Patients in Clusters A, B, and C developed diastolic dysfunction at similar ages (Cluster A: median age 71.6 years, Cluster B: median age 67.9 years, and Cluster C: median age 72.9 years; Cluster B vs. C, p=0.5712). There were no differences in age of diastolic dysfunction diagnosis when stratifying each cluster by gender or by HFpEF outcome (data not shown). The three clusters progressed from diastolic dysfunction to HFpEF at different rates (Fig 2 A1). Cluster A progressed to HFpEF the fastest (median 1.7 years), Cluster B progressed at an intermediate rate (median 5.3 years), and Cluster C progressed the slowest (median 9.4 years; Cluster B vs. C, p=0.0035). The same trend was seen when the patients from each cluster were stratified by gender (Fig 2B and C). When the clusters were analyzed according to gender, it was found that the females in Cluster B develop HFpEF in a statistically shorter timeframe than females in Cluster C (Fig 2 B1) whereas the males in Cluster B and C show no statistical difference in time interval of developing HFpEF (Fig C1).
All patients in Cluster A had some degree of LVH, thus comparison among the clusters based on the absence or presence of LVH (Fig 2 D and E) is applicable only to Clusters B and C. Patients in clusters B developed HFpEF at the same rate whether or not they had LVH.. Only those without LVH showed a difference between clusters B and C (Fig 2 D1 and E1). When the patients who are known to develop HFpEF are separately analyzed for the time interval of progressing from asymptomatic diastolic dysfunction to HFpEF, there is no significant differences whether they are in Cluster A, B or C (Fig 2, F1 and G1)

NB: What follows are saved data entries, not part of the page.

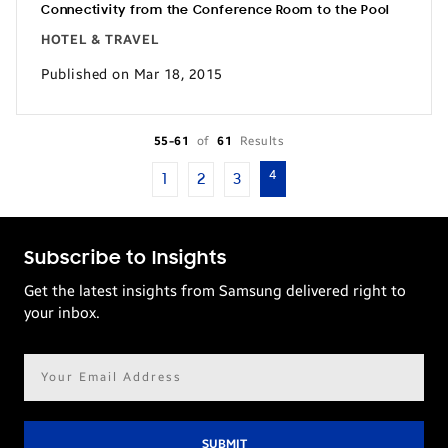
Connectivity from the Conference Room to the Pool
HOTEL & TRAVEL
Published on Mar 18, 2015
55-61
of
61
Results
4
1
2
3
Subscribe to Insights
Get the latest insights from Samsung delivered right to
your inbox.
Email
address*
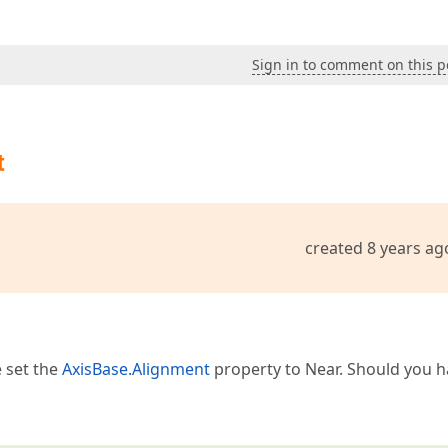
Sign in to comment on this p
t
created 8 years ag
 set the
AxisBase.Alignment
property to Near. Should you 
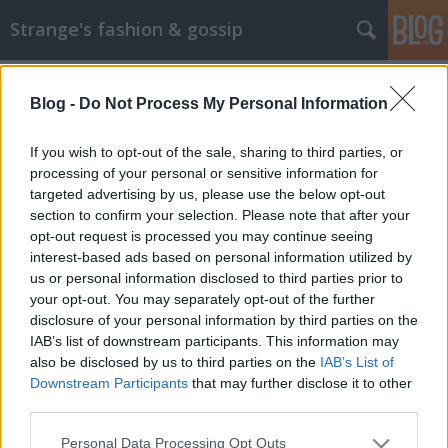
Strange's fashion & gossip
Blog -
Do Not Process My Personal Information
If you wish to opt-out of the sale, sharing to third parties, or
processing of your personal or sensitive information for
targeted advertising by us, please use the below opt-out
Címkék
»
boldov_eszter
section to confirm your selection. Please note that after your
opt-out request is processed you may continue seeing
Újabb magyar modell a láthatáron
interest-based ads based on personal information utilized by
us or personal information disclosed to third parties prior to
The Strange
•
2013. március 07.
1
your opt-out. You may separately opt-out of the further
disclosure of your personal information by third parties on the
Az olasz Elle aktuális számában egy újabb magyar
IAB’s list of downstream participants. This information may
modell tűnik fel Boldov Eszter személyében, amint
also be disclosed by us to third parties on the
IAB’s List of
különböző fehérneműs összeállításokban pózol.
Downstream Participants
that may further disclose it to other
Sajnos ez a képsor nem túl meggyőző, sem a képek
third parties.
minőségével, sem a fehérneműkkel nem vagyok
Please note that this website/app uses one or more Google
Personal Data Processing Opt Outs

Clusters also differed in age of diagnosis of HFpEF (Fig 2, A2). Cluster A developed HFpEF at the youngest age (median age 73.9 years), Cluster B at an intermediate age (median age 78.6 years), and Cluster C the oldest (median age 86.3 years; Cluster B vs. C, p=0.0033). Fig 2 B2 shows statistically significant differences between females in Cluster B vs. Cluster C which were not seen in the male cohort (Fig 2, C2). Patients without LVH differed in age of HFpEF diagnosis depending on whether they were in Cluster B or Cluster C. This contrasts with the patients who had LVH (Fig 2, E2) who had a non-significant median difference in age when diagnosed with HFpEF. In general, when considering only those who progress to HFpEF, the age at HFpEF diagnosis does not differ significantly between the three clusters (Fig 2, F2). None of the patients with diastolic dysfunction who remained asymptomatic throughout the duration of the study developed HFpEF and Fig 2, G2.

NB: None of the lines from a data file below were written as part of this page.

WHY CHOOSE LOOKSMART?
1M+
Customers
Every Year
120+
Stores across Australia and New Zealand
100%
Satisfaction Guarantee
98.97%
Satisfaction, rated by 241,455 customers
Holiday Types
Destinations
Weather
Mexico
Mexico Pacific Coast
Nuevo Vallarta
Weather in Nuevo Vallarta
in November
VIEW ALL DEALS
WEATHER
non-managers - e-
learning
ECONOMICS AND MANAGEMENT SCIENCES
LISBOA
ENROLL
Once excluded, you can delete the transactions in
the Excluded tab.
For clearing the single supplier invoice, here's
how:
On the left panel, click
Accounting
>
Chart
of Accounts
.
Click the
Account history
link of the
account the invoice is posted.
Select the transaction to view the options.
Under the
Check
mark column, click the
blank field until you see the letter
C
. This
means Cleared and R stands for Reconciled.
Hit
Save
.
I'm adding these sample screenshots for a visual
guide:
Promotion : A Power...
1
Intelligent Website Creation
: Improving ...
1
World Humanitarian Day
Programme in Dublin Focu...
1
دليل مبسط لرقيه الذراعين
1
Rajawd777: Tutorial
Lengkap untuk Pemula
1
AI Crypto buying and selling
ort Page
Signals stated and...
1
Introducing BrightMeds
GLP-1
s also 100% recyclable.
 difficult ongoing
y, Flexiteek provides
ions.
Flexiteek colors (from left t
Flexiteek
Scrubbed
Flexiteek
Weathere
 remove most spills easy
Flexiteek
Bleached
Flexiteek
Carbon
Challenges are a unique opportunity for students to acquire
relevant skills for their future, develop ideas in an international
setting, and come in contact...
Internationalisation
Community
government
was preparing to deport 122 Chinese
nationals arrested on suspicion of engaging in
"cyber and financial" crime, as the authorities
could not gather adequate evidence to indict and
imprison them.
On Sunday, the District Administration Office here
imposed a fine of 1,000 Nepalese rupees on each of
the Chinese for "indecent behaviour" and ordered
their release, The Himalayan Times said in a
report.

The three clusters differed significantly in age at death (Fig 2, A3). Patients in Cluster A died at the youngest age (median age 78.5 years), Cluster B at an intermediate age (median age 84.3 years), and cluster C at the oldest age (median age 88.2 years; Cluster B vs. C, p=0.0524). When stratifying by gender, (Fig 2, B3 and C3), females in Cluster B died at a younger age than females in Cluster C (median age of death 76.7 years vs. 88.4 years, p = 0.0595). Males in Cluster B and Cluster C did not differ and had similar median ages of death when compared to the entire cohort (males + females). In addition, when stratifying by the absence or presence of LVH (Fig 2 D3 and E3), there was no differences in age at death between patients without LVH. In contrast, those patients with LVH in Cluster B died at a younger age than those in Cluster C (median age of death 81.2 years vs. 89.0 years, p = 0.0137). The time to progress from first being diagnosed with HFpEF to death is only applicable to those patients who developed HFpEF and did not differ among clusters (p=0.3245) (not shown). The time interval between diagnosis of HFpEF and all-cause death did not differ when stratifying the clusters by gender or LVH. This suggests that survival time after diagnosis of HFpEF is independent of any differences in associated comorbidities.